As parents, it’s one of our jobs to encourage our children. We encourage them to believe in themselves, to share with others, to respect others and to try new things. Encouraging them to keep their bodies moving and explore the world around them is just another thing we do, sometimes without even thinking about it.
Have you ever taken your kids to a park and an hour later, everyone is just exhausted and you didn’t do a thing but observe and maybe read a few chapters of a new book? By simply giving them permission to play and a safe place to do so, you encouraged their creativity, physical activity and social skills to blossom.
One of my favorite things as a young girl was riding my bike. I had permission to go all over the neighborhood, meet with my friends and ride through huge puddles as fast as I could. Over the years the bike riding changed from just wanting to get out and move, feel the breeze, go as fast as I could, and jump curbs to becoming a social event. You rode your bike with a purpose as you got older and the physical activity part, while still very much present, wasn’t a defining feature of having a bike. If I wanted to go somewhere, I had to use my own body to get there by pedaling. My mom wasn’t dumb; she was encouraging physical movement in a way that made sense for my age and interests.
You can do this too! Preteens and teens not old enough to drive can certainly rely on a bike, roller blades, scooters and skateboards as a means of transportation and staying active. Encourage your kids to go for a walk with friends rather than sit inside in front of the TV.

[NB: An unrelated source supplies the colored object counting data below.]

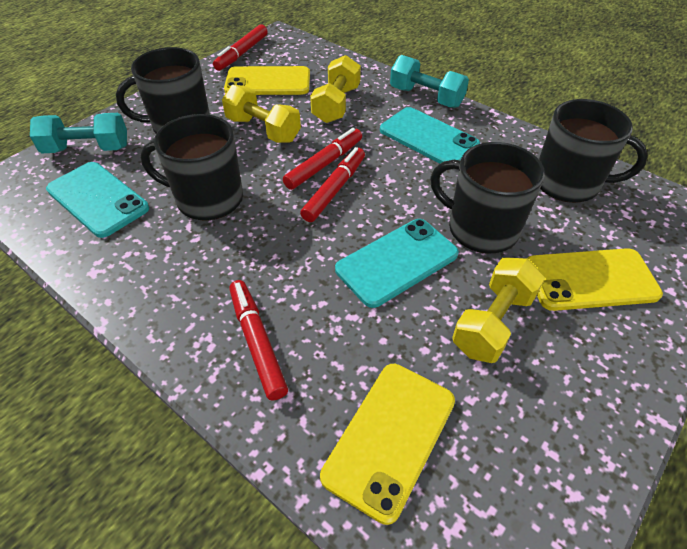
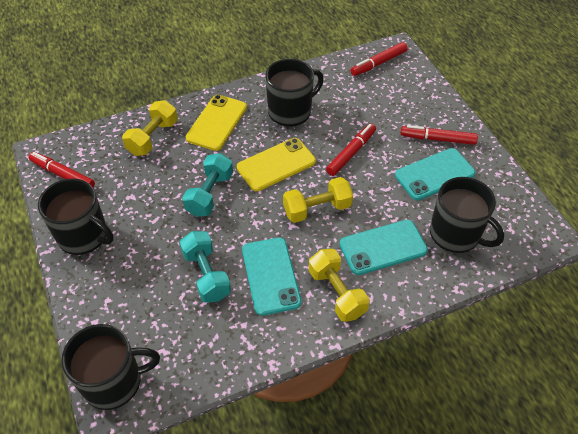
yellow phone: 3 -> 2

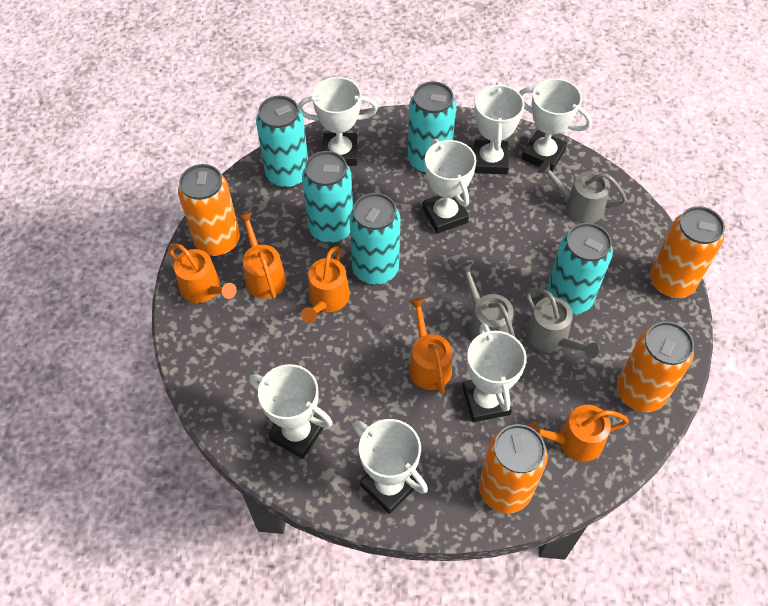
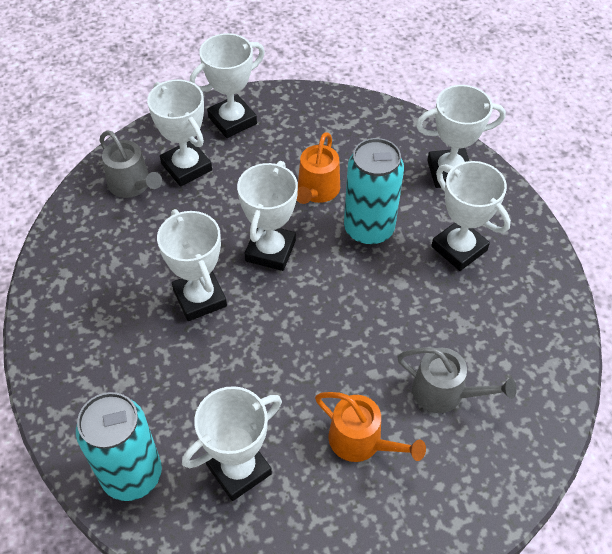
grey watering can: 3 -> 2
orange can: 4 -> 0
orange watering can: 5 -> 2
turquoise can: 5 -> 2

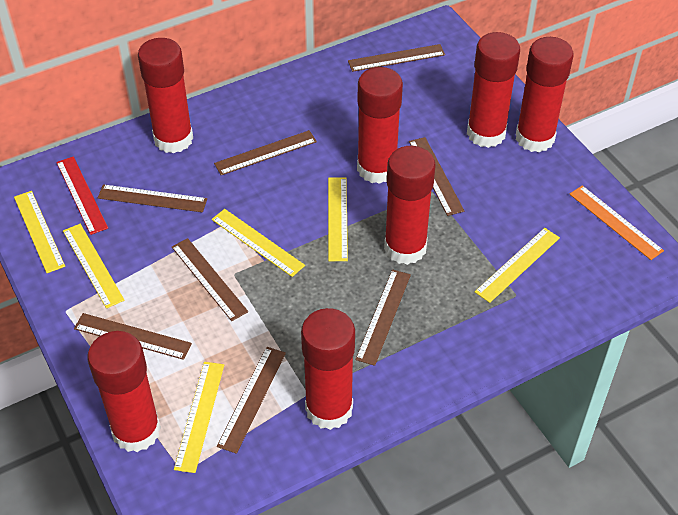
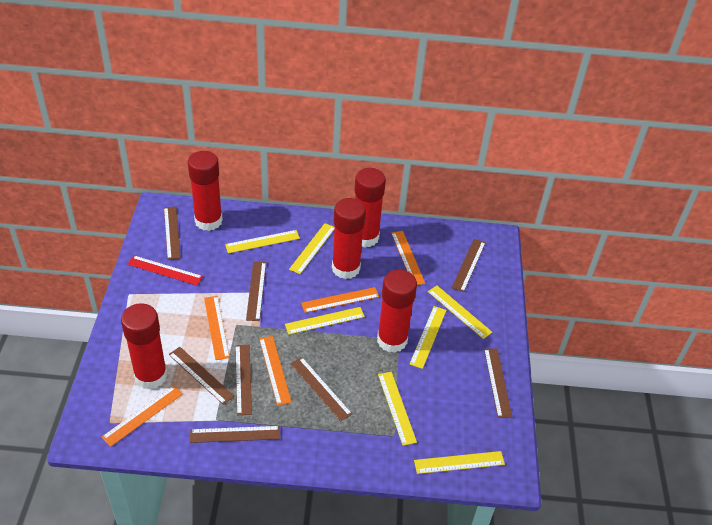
orange ruler: 1 -> 5
red glue stick: 7 -> 5
yellow ruler: 6 -> 7

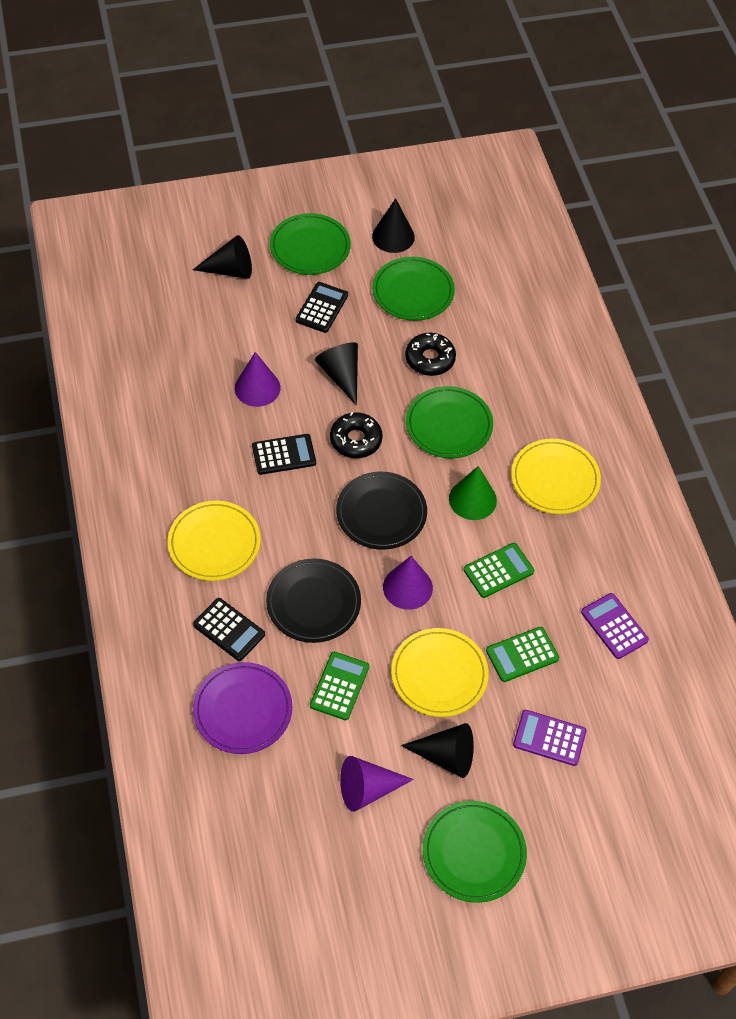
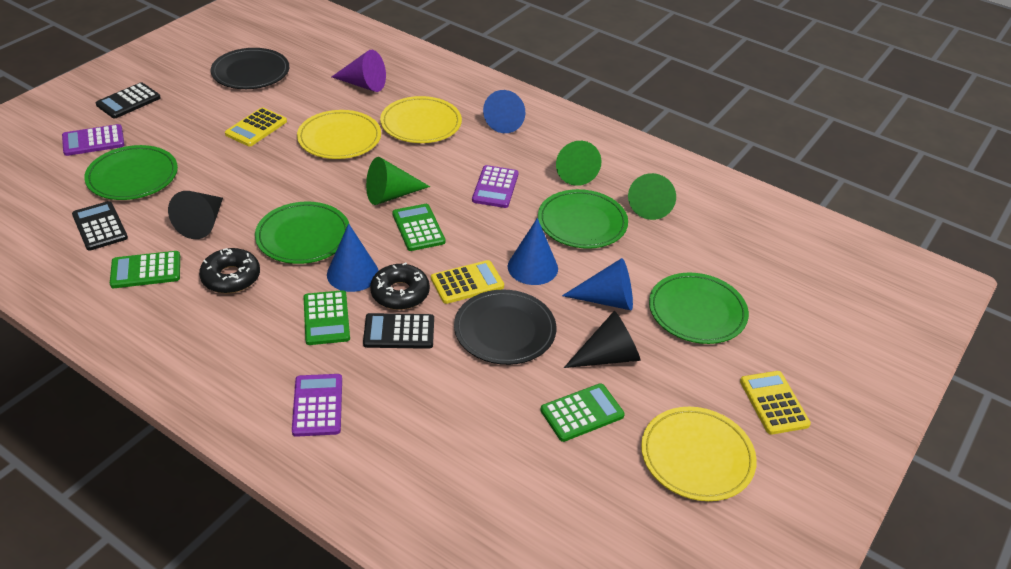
black cone: 4 -> 2
blue cone: 0 -> 4
green calculator: 3 -> 4
green cone: 1 -> 3
purple calculator: 2 -> 3
purple cone: 3 -> 1
purple plate: 1 -> 0
yellow calculator: 0 -> 3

Let’s get personal about something. What’s preventing your children from being outside and playing more? Do you not live close to a community playground? Do they have little interest in “outside toys” and too much interest in electronics? Do YOU want to be more active WITH them when they play, but something (weight, strength, confidence, whatever) is holding you back?
Mom, Dad… you can’t use excuses. If the playground is too far away for frequent visits, create your own inexpensive play area. Old tires and 2x4s make for great climbing and balance skill builders. Balls, hula hoops and corn hole games can all be used to create fun games. If you need some inspiration for play ideas, you can check out the Let’s Play website.
If you worry that you can’t keep up, or whatever it is that might be holding you back from playing too, stop it. Your kids don’t care about that! They just want YOU to be out there swinging, cheering them on, throwing the ball and hitting a homer so they can chase it. They just want their Mom or Dad and they could care less that you think you are too slow, too big, too old, or terrible at basketball. They don’t care.
We have to be the ones that get our children moving. Who else is going to do it? Grab a cheap kite, head for an open area and get that baby to fly and run with your kids. Get them moving for your health, for their health and for their minds, souls and creativity.